Locate every line in the records below that contains the word "discord", and copy each one.

[[ SUPPLIED RECORDS, beginning ]]

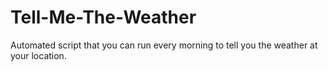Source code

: # Tell-Me-The-Weather

Automated script that you can run every morning to tell you the weather at your location.
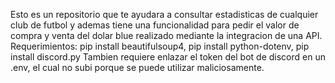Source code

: Esto es un repositorio que te ayudara a consultar estadisticas de cualquier club de futbol y ademas tiene una funcionalidad para pedir el valor de compra y venta del dolar blue realizado mediante la integracion de una API.
Requerimientos: pip install beautifulsoup4, pip install python-dotenv, pip install discord.py
Tambien requiere enlazar el token del bot de discord en un .env, el cual no subi porque se puede utilizar maliciosamente.
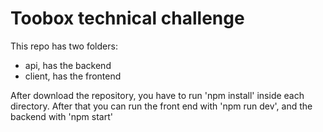 # Toobox technical challenge
This repo has two folders:

- api, has the backend
- client, has the frontend

After download the repository, you have to run 'npm install' inside each directory. After that you can run the front end with 'npm run dev', and the backend with 'npm start'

[[ SUPPLIED RECORDS, end ]]

**TASK RESULT:**
Requerimientos: pip install beautifulsoup4, pip install python-dotenv, pip install discord.py
Tambien requiere enlazar el token del bot de discord en un .env, el cual no subi porque se puede utilizar maliciosamente.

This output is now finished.